Interrogé, Henri Girard dit souffrir du crédit aujourd'hui donné à cette thèse. "Mon père a affronté toute sa vie des accusations de gens qui étaient ses ennemis politiques et qui le ramenaient sans cesse à cette histoire. Je me désole que cela ressurgisse aujourd'hui, venant de sa fille".

"J'avais été rassuré par le livre de Philippe Jaenada, qui me semble avoir fait un travail très sérieux. Pour moi, c'est strictement impossible qu'il ait tué", conclut-il.

"Tissu de mensonges"

Philippe Jaenada, écrivain, est un ami de son fils, Emmanuel. Ce spécialiste des faits divers anciens a publié sur l'affaire un livre marquant, "La Serpe", prix Femina 2017, qui conclut à l'innocence de Georges Arnaud, mort en 1987.

Interrogé par l'AFP, l'écrivain, après avoir lu "In violentia veritas", y voit "un tissu de mensonges".

Catherine et Henri Girard, qui n'ont pas la même mère, s'entendaient mieux autrefois. En 1988, ils avaient remporté ensemble un procès pour diffamation contre Le Quotidien de Paris, qui qualifiait leur père d'assassin.

En 2023, Catherine, marraine du Salon du polar du château d'Escoire, y parlait de l'affaire de 1941 sans accuser son père.

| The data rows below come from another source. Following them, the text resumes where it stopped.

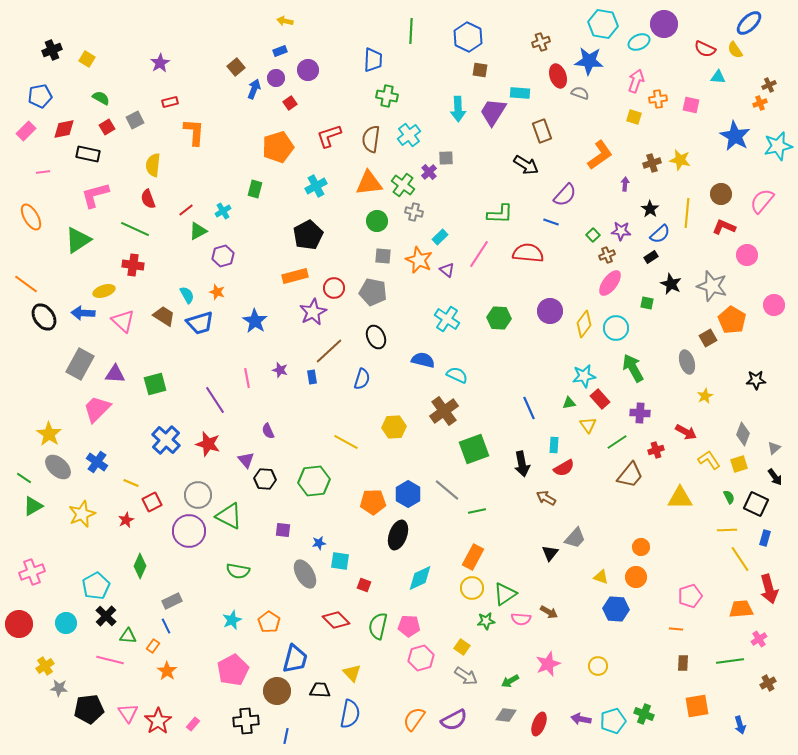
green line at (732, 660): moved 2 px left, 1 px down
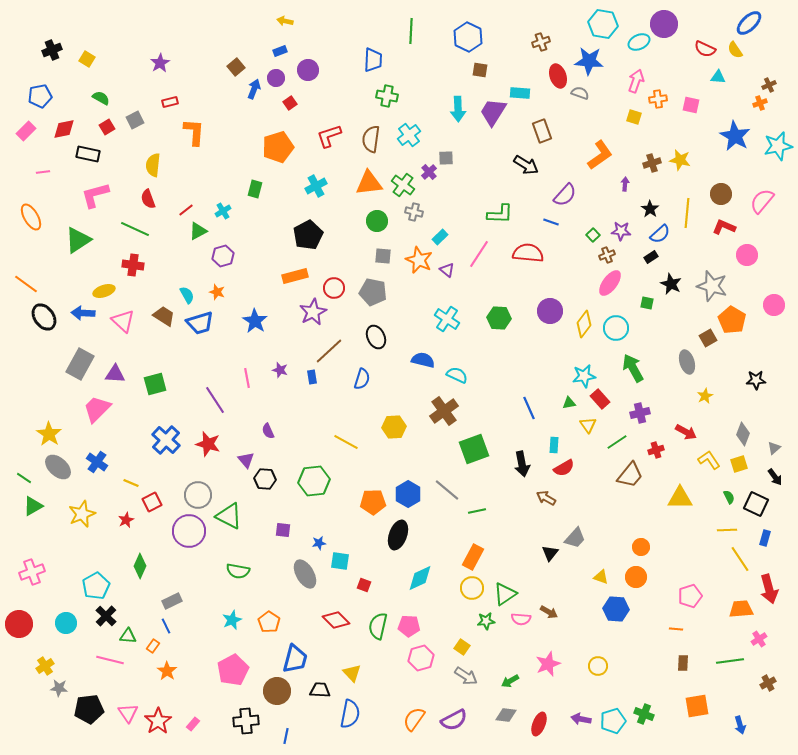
purple cross at (640, 413): rotated 18 degrees counterclockwise
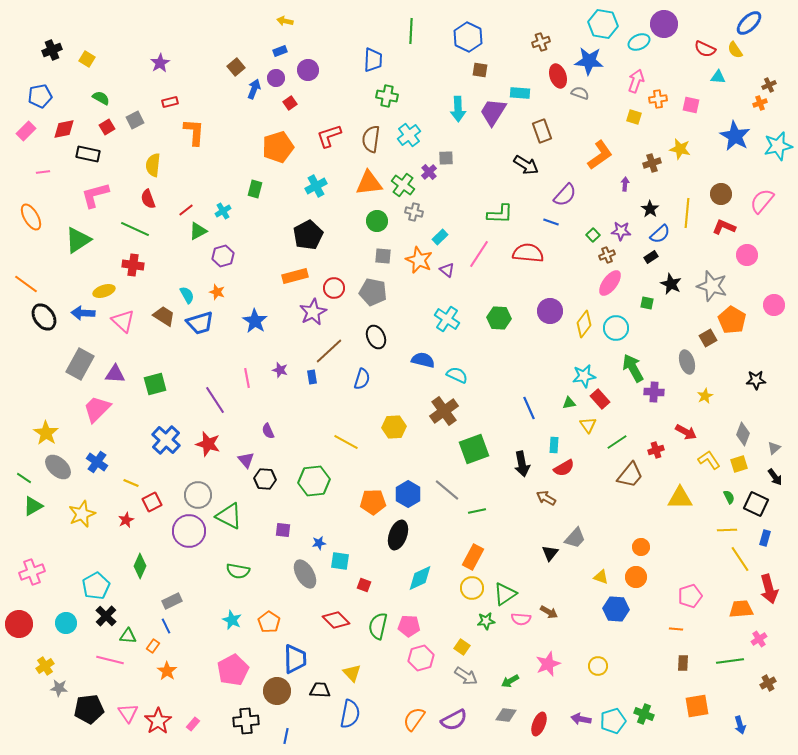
yellow star at (680, 160): moved 11 px up
purple cross at (640, 413): moved 14 px right, 21 px up; rotated 18 degrees clockwise
yellow star at (49, 434): moved 3 px left, 1 px up
cyan star at (232, 620): rotated 24 degrees counterclockwise
blue trapezoid at (295, 659): rotated 16 degrees counterclockwise
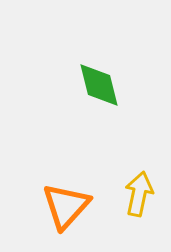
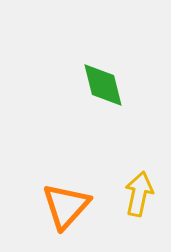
green diamond: moved 4 px right
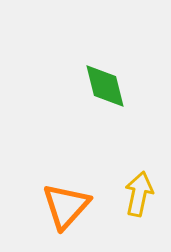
green diamond: moved 2 px right, 1 px down
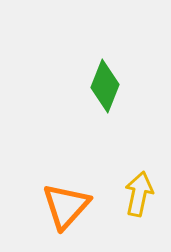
green diamond: rotated 36 degrees clockwise
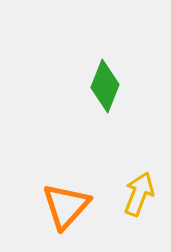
yellow arrow: rotated 9 degrees clockwise
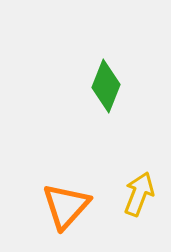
green diamond: moved 1 px right
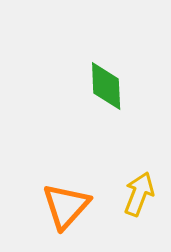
green diamond: rotated 24 degrees counterclockwise
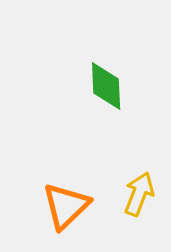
orange triangle: rotated 4 degrees clockwise
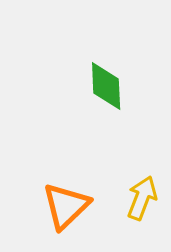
yellow arrow: moved 3 px right, 4 px down
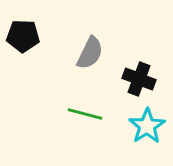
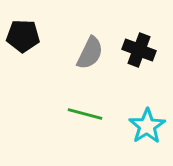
black cross: moved 29 px up
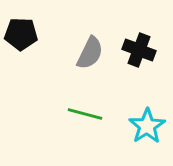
black pentagon: moved 2 px left, 2 px up
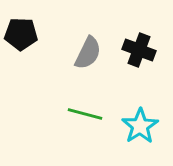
gray semicircle: moved 2 px left
cyan star: moved 7 px left
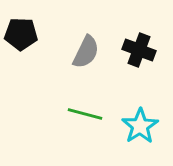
gray semicircle: moved 2 px left, 1 px up
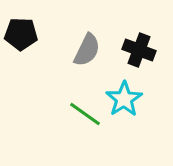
gray semicircle: moved 1 px right, 2 px up
green line: rotated 20 degrees clockwise
cyan star: moved 16 px left, 27 px up
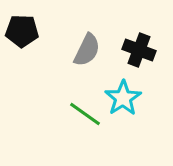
black pentagon: moved 1 px right, 3 px up
cyan star: moved 1 px left, 1 px up
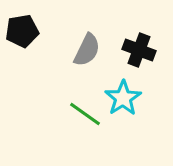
black pentagon: rotated 12 degrees counterclockwise
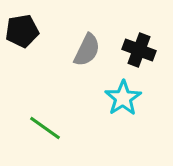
green line: moved 40 px left, 14 px down
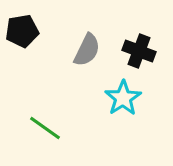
black cross: moved 1 px down
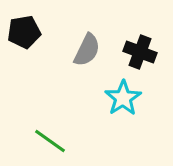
black pentagon: moved 2 px right, 1 px down
black cross: moved 1 px right, 1 px down
green line: moved 5 px right, 13 px down
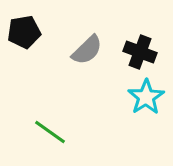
gray semicircle: rotated 20 degrees clockwise
cyan star: moved 23 px right, 1 px up
green line: moved 9 px up
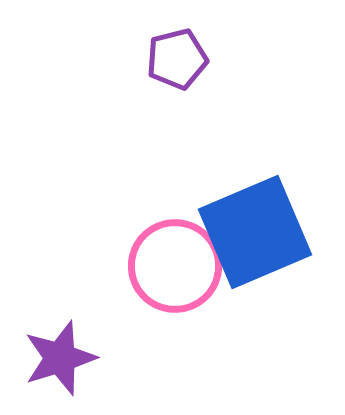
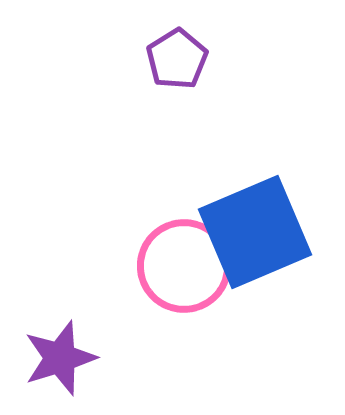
purple pentagon: rotated 18 degrees counterclockwise
pink circle: moved 9 px right
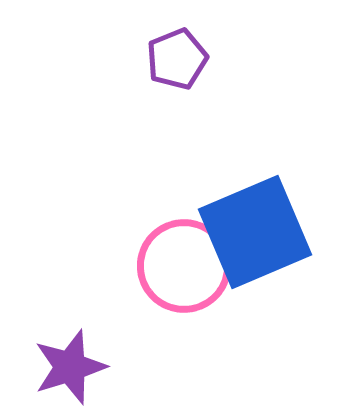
purple pentagon: rotated 10 degrees clockwise
purple star: moved 10 px right, 9 px down
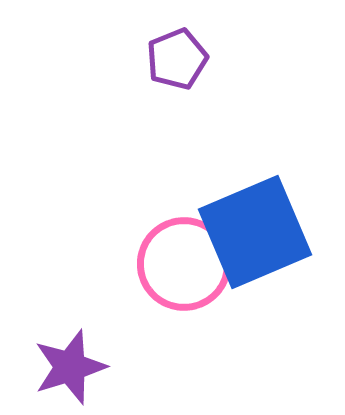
pink circle: moved 2 px up
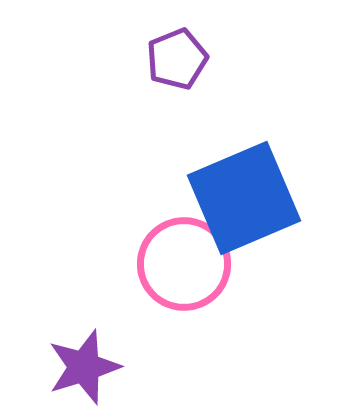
blue square: moved 11 px left, 34 px up
purple star: moved 14 px right
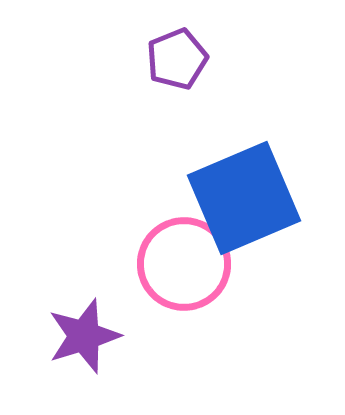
purple star: moved 31 px up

Chez Grasset, la perspective du scandale ne réjouit pas. Comme l'ont constaté d'autres auteurs ces dernières années, avoir un roman attaqué par des membres de la famille de personnages qui y figurent est un lourd handicap si l'on prétend à un prix littéraire. Les jurys règlent généralement le problème en écartant le livre visé.

"Le dissensus au sein de la famille ne nous regarde pas. La force littéraire de ce livre est indiscutable et c'est ce qui nous a donné envie de le programmer à la rentrée", a affirmé à l'AFP le PDG de Grasset, Olivier Nora.

Catherine Girard a refusé de s'entretenir avec l'AFP. Au Monde, elle a déclaré: "J'ai écrit sur une tragédie familiale dont je suis imbibée depuis l'enfance. J'ai grandi dans la plaie que mon père s'est entaillée en lui-même".